FatMouse and Cheese

Problem Description

FatMouse has stored some cheese in a city. The city can be considered as a square grid of dimension n: each grid location is labelled (p,q) where 0 <= p < n and 0 <= q < n. At each grid location Fatmouse has hid between 0 and 100 blocks of cheese in a hole. Now he‘s going to enjoy his favorite food.

FatMouse begins by standing at location (0,0). He eats up the cheese where he stands and then runs either horizontally or vertically to another location. The problem is that there is a super Cat named Top Killer sitting near his hole, so each time he can run at most k locations to get into the hole before being caught by Top Killer. What is worse -- after eating up the cheese at one location, FatMouse gets fatter. So in order to gain enough energy for his next run, he has to run to a location which have more blocks of cheese than those that were at the current hole.
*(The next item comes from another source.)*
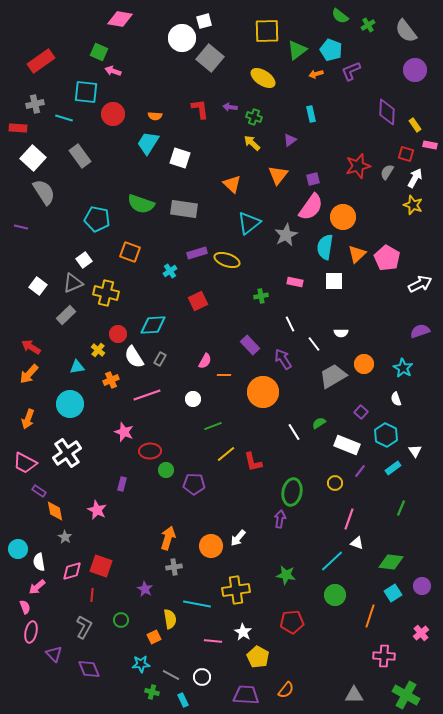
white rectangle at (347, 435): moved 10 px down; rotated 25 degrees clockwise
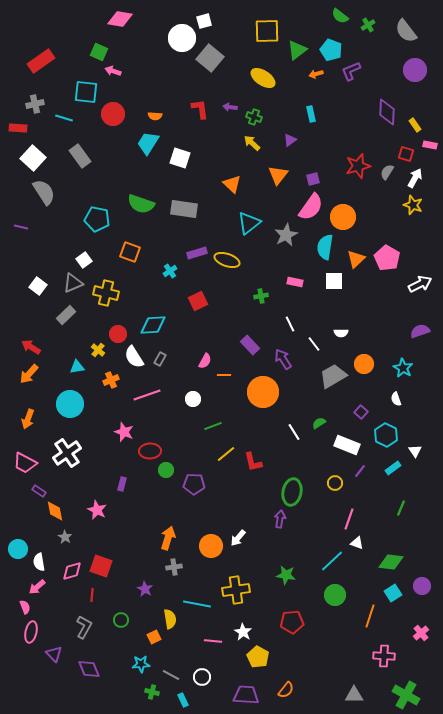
orange triangle at (357, 254): moved 1 px left, 5 px down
Given n, k, and the number of blocks of cheese at each grid location, compute the maximum amount of cheese FatMouse can eat before being unable to move.

Input

There are several test cases. Each test case consists of

a line containing two integers between 1 and 100: n and k 
n lines, each with n numbers: the first line contains the number of blocks of cheese at locations (0,0) (0,1) ... (0,n-1); the next line contains the number of blocks of cheese at locations (1,0), (1,1), ... (1,n-1), and so on. 
The input ends with a pair of -1‘s.

Output

For each test case output in a line the single integer giving the number of blocks of cheese collected.

Sample Input

3 1 1

2 5 10

11 6

12 12 7

-1 -1

思路：很简单的dp，深搜时注意记忆化dfs即可

理解错了，以为k步里面，每一小步都可以col或者row，其实每个k都确定了单一的方向了，所以tle了，但是要哭了，明明昨天做过类似的记忆化的，怎么会tle:cold_sweat:

#include <iostream>
#include <cstdlib>
#include <cstdio>
#include <cstring>
#include <cmath>
#include <stack>
#include <queue>
#include <string>
#include <vector>
#include <algorithm>

const int inf = 0x3f3f3f;
const int MAXN = 1e3+10;

using namespace std;
int a[MAXN][MAXN];
int dp[MAXN][MAXN];
/*int mov[4][2] = {{1,1},{1,-1},{-1,1},{-1,-1}};*/
int n,k;

void init(){
    memset(dp,-1,sizeof(dp));
}

int check(int x,int y){
    if(x<0||x>=n||y<0||y>=n)return 0;
    else return 1;
}

int dfs(int x,int y){
    if(dp[x][y]!=-1)return dp[x][y];
    dp[x][y] = a[x][y];
    int nx,ny;
    /*for(int i=k;i>=0;i--){
        for(int j=k-i;j>=0;j--){
            if(i+j==0)continue;
            for(int w=0;w<4;w++){
                nx = x+mov[w][0]*i;
                ny = y+mov[w][1]*j;
                if(check(nx,ny)&&a[x][y]<a[nx][ny]){
                    //cout<<"ok"<<endl;
                    if(dfs(nx,ny)+a[x][y]>dp[x][y]){
                        dp[x][y] = dp[nx][ny]+a[x][y];
                    }
                }
            }
        }
    }*/
    //每次都是单向的
    for(int i=0;i<4;i++){
       // nx = x+move[j][0];
       // ny = y+move[j][1];
       nx = x;
       ny = y;
       for(int j=1;j<=k;j++){
            if(i==0)nx = x+j;
            else if(i==1)nx = x-j;
            else if(i==2)ny = y+j;
            else ny = y-j;
            if(check(nx,ny)&&a[x][y]<a[nx][ny]){
                //dfs(nx,ny,t+1);
                if(dfs(nx,ny)+a[x][y]>dp[x][y]){
                    dp[x][y] = dp[nx][ny]+a[x][y];
                }
            }
       }
    }

    return dp[x][y];
}

int main()
{
    while(scanf("%d%d",&n,&k)!=EOF&&n!=-1){
        init();
        for(int i=0;i<n;i++){
            for(int j=0;j<n;j++){
                scanf("%d",&a[i][j]);
            }
        }
        dfs(0,0);
        /*for(int i=0;i<n;i++){
            for(int j=0;j<n;j++){
                cout<<dp[i][j]<<" ";
            }
            cout<<endl;
        }*/
        cout<<dp[0][0]<<endl;
    }
    //cout << "Hello world!" << endl;
    return 0;
}